** PROVIDED DATA follows **
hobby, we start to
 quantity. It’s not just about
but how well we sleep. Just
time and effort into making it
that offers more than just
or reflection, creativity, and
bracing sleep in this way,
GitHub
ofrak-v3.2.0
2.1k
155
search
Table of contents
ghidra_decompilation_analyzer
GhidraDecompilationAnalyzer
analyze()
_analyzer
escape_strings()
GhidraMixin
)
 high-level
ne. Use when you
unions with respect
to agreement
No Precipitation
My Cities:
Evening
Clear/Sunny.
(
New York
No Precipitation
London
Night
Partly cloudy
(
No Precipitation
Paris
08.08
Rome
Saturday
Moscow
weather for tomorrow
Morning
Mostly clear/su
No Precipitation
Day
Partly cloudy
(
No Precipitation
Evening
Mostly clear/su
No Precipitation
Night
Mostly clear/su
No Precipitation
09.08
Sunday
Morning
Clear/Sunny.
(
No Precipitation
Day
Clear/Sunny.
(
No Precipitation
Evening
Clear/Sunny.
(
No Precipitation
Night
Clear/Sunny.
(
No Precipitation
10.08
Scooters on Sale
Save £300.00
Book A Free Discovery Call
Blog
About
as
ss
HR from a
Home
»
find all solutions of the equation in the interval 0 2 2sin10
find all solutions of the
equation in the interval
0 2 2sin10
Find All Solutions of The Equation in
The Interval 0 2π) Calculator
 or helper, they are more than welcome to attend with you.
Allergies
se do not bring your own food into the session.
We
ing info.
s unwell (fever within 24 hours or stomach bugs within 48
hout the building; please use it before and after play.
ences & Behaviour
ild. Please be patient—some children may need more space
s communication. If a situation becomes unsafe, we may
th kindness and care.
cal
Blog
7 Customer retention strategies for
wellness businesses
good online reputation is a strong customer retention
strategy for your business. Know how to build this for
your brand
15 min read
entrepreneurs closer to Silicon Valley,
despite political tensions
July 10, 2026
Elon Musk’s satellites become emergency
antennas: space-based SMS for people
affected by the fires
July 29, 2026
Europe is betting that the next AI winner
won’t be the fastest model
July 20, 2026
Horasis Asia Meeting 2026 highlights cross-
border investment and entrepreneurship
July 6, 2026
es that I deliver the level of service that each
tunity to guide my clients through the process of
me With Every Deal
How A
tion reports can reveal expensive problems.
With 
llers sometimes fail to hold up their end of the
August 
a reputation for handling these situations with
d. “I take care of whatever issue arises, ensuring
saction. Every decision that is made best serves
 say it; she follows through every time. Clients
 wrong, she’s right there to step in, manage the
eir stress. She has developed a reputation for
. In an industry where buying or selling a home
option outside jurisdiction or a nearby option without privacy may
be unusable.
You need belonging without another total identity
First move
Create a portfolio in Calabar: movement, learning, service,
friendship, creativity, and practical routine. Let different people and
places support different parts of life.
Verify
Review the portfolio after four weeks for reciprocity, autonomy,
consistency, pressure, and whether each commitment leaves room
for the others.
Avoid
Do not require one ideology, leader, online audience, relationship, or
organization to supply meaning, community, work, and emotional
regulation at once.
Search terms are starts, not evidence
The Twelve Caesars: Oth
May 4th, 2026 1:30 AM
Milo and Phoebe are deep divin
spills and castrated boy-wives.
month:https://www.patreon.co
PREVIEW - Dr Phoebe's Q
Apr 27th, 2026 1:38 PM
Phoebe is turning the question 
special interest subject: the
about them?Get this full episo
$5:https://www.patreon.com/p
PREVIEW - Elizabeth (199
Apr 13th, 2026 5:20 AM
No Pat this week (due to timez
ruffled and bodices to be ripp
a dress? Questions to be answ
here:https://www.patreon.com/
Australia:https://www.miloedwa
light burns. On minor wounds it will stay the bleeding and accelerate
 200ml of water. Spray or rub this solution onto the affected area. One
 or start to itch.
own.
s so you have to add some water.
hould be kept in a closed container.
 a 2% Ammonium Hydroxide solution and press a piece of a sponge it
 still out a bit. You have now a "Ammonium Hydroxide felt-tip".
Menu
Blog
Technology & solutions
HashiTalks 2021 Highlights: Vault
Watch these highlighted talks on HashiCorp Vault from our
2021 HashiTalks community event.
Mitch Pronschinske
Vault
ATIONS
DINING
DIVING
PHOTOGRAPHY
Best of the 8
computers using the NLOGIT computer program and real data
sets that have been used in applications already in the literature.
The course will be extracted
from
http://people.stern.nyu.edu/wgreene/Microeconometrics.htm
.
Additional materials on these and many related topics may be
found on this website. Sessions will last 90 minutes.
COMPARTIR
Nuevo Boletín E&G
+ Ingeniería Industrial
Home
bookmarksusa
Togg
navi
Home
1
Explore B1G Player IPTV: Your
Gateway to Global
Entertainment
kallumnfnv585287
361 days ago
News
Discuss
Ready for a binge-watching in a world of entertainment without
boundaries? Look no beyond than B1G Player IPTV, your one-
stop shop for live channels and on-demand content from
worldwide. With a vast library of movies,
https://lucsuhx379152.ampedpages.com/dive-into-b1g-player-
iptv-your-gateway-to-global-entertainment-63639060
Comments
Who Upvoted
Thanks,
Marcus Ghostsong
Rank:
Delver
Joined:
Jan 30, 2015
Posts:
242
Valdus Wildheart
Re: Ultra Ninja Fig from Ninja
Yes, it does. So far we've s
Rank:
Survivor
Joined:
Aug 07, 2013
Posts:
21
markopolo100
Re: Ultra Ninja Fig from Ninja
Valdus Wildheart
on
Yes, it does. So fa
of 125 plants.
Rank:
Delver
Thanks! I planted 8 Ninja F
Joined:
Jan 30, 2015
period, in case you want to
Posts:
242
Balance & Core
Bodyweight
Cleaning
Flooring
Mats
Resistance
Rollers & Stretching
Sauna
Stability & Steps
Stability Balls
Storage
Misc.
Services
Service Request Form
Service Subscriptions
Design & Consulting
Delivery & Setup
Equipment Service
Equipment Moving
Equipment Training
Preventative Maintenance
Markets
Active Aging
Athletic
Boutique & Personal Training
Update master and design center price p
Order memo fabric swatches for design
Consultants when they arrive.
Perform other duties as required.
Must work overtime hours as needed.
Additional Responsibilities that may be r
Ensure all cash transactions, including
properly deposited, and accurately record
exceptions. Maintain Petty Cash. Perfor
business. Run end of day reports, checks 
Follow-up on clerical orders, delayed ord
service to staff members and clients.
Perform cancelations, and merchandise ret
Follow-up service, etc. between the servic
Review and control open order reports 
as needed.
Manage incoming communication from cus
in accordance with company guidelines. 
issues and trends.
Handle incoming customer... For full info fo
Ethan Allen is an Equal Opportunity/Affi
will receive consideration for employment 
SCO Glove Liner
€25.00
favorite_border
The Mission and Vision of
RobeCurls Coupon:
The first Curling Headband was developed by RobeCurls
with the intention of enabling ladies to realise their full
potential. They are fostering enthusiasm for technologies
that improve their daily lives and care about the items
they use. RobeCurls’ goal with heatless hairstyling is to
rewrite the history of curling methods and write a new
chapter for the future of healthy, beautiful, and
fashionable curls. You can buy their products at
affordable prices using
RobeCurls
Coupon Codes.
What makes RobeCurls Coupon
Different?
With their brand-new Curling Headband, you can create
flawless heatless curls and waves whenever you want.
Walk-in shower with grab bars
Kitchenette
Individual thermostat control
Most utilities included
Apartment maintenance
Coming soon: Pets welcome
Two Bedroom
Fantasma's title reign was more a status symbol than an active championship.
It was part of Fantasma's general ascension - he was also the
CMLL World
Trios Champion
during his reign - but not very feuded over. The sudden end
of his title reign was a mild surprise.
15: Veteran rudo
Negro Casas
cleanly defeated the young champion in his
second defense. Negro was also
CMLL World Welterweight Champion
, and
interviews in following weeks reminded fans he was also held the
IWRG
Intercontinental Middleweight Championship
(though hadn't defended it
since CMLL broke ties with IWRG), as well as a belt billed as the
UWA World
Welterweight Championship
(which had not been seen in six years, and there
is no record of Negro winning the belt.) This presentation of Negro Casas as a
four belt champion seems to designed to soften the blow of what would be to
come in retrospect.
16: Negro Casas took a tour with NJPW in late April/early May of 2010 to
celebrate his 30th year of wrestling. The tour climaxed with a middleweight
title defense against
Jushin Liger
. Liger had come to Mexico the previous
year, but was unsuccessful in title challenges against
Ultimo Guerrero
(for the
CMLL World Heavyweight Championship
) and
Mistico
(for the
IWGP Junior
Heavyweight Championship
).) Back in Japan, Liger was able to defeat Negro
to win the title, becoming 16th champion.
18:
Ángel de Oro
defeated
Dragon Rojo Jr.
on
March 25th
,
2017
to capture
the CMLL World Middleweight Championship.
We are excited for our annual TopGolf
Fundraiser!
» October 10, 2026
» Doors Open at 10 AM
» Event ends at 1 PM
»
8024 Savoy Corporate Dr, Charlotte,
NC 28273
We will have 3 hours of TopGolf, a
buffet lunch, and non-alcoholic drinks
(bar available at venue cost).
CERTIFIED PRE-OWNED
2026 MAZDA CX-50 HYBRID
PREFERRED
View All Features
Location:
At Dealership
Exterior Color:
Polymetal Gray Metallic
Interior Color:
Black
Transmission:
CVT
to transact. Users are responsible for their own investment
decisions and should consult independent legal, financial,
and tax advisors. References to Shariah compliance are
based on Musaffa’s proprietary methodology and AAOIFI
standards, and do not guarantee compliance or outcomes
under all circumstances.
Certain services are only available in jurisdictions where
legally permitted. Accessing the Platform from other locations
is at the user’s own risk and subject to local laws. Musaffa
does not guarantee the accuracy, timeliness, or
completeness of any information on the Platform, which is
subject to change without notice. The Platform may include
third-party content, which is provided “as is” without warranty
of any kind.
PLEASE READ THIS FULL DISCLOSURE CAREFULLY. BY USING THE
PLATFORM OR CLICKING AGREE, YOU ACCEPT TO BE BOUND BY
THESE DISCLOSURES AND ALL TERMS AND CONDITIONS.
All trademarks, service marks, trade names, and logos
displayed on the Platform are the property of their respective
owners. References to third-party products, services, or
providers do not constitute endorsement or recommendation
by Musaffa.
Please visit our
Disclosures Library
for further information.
** End of PROVIDED DATA **
REQUIRED WORK: Filter the preceding entries down to the lines with "title".

RESULT FOR THIS EXERCISE:
Fantasma's title reign was more a status symbol than an active championship.
of his title reign was a mild surprise.
title defense against
year, but was unsuccessful in title challenges against
to win the title, becoming 16th champion.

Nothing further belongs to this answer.